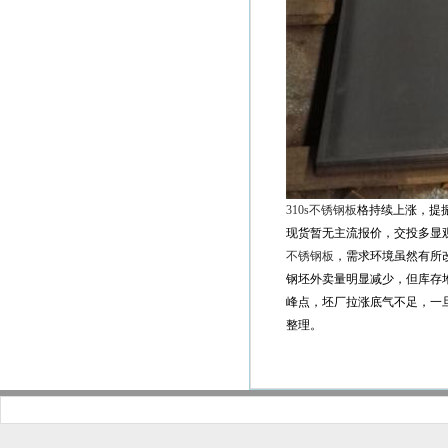
310s不锈钢板
格持续上涨，提
现货暂无主流报价，交投多显
不锈钢板
，需求环境虽然有所
钢坯外卖量明显减少，但库存
峰点，坯厂拉涨底气不足，一旦
整理。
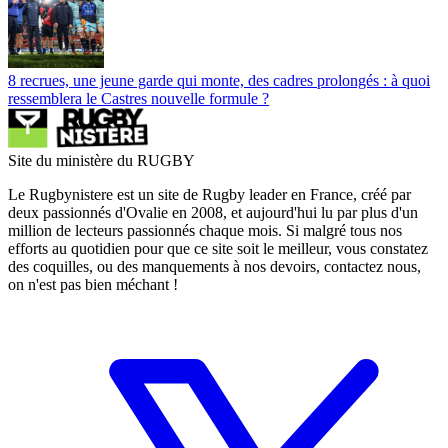
8 recrues, une jeune garde qui monte, des cadres prolongés : à quoi
ressemblera le Castres nouvelle formule ?
Site du ministère du RUGBY
Le Rugbynistere est un site de Rugby leader en France, créé par
deux passionnés d'Ovalie en 2008, et aujourd'hui lu par plus d'un
million de lecteurs passionnés chaque mois. Si malgré tous nos
efforts au quotidien pour que ce site soit le meilleur, vous constatez
des coquilles, ou des manquements à nos devoirs, contactez nous,
on n'est pas bien méchant !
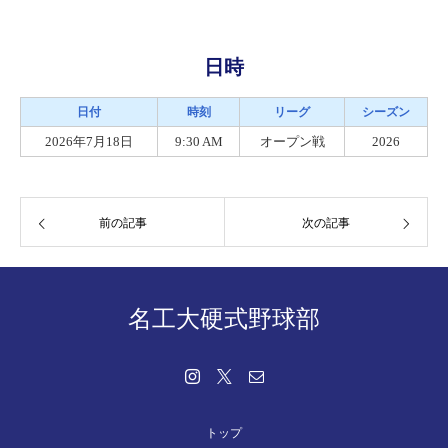
日時
日付
時刻
リーグ
シーズン
2026年7月18日
9:30 AM
オープン戦
2026
前の記事
次の記事
名工大硬式野球部
トップ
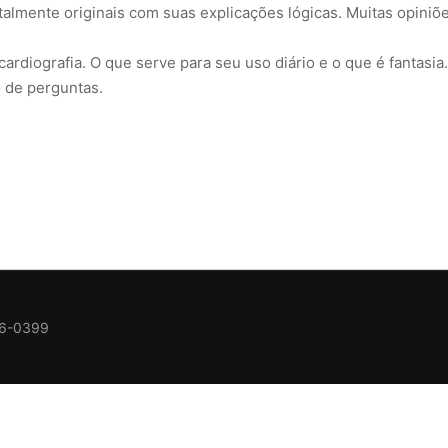
almente originais com suas explicações lógicas. Muitas opiniõ
ardiografia. O que serve para seu uso diário e o que é fantasia.
 de perguntas.
36-0399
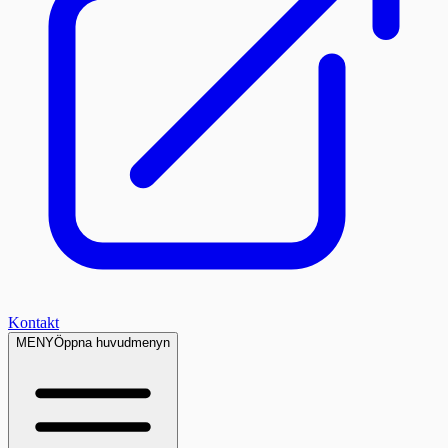
Kontakt
MENY
Öppna huvudmenyn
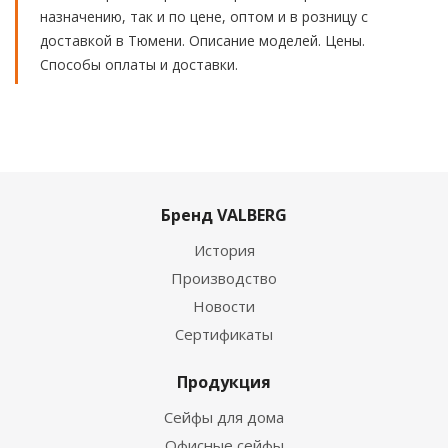
назначению, так и по цене, оптом и в розницу с
доставкой в Тюмени. Описание моделей. Цены.
Способы оплаты и доставки.
Бренд VALBERG
История
Производство
Новости
Сертификаты
Продукция
Сейфы для дома
Офисные сейфы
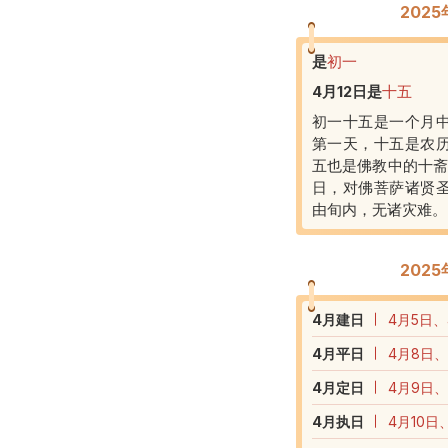
202
是
初一
4月12日
是
十五
初一十五是一个月
第一天，十五是农
五也是佛教中的十斋
日，对佛菩萨诸贤
由旬内，无诸灾难。
202
4
月建日
4月5日、
4
月平日
4月8日、
4
月定日
4月9日、
4
月执日
4月10日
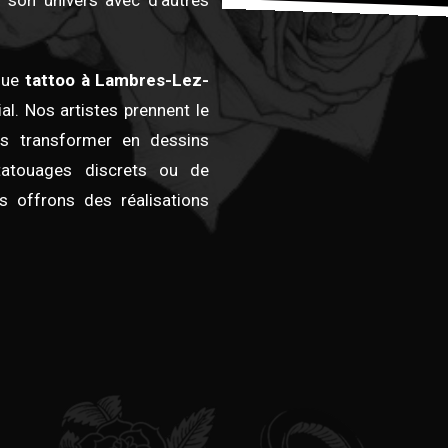
r son univers avec d’autres
que
tattoo à Lambres-Lez-
. Nos artistes prennent le
es transformer en dessins
atouages discrets ou de
s offrons des réalisations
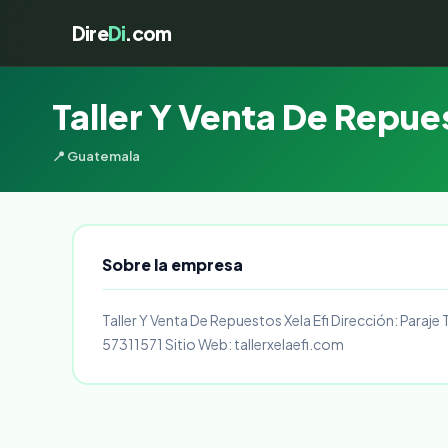
Dire
Di
.com
Taller Y Venta De Repues
📍 Guatemala
Sobre la empresa
Taller Y Venta De Repuestos Xela Efi Dirección: Paraj
57311571 Sitio Web: tallerxelaefi.com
****************
About this exercise:
Print, exactly and only, the lines running from the line with "s offrons des réalisations" through the last line of the data, including both. Skip any picture.

Response for this exercise:
s offrons des réalisations
Dire
Di
.com
Taller Y Venta De Repues
📍 Guatemala
Sobre la empresa
Taller Y Venta De Repuestos Xela Efi Dirección: Paraj
57311571 Sitio Web: tallerxelaefi.com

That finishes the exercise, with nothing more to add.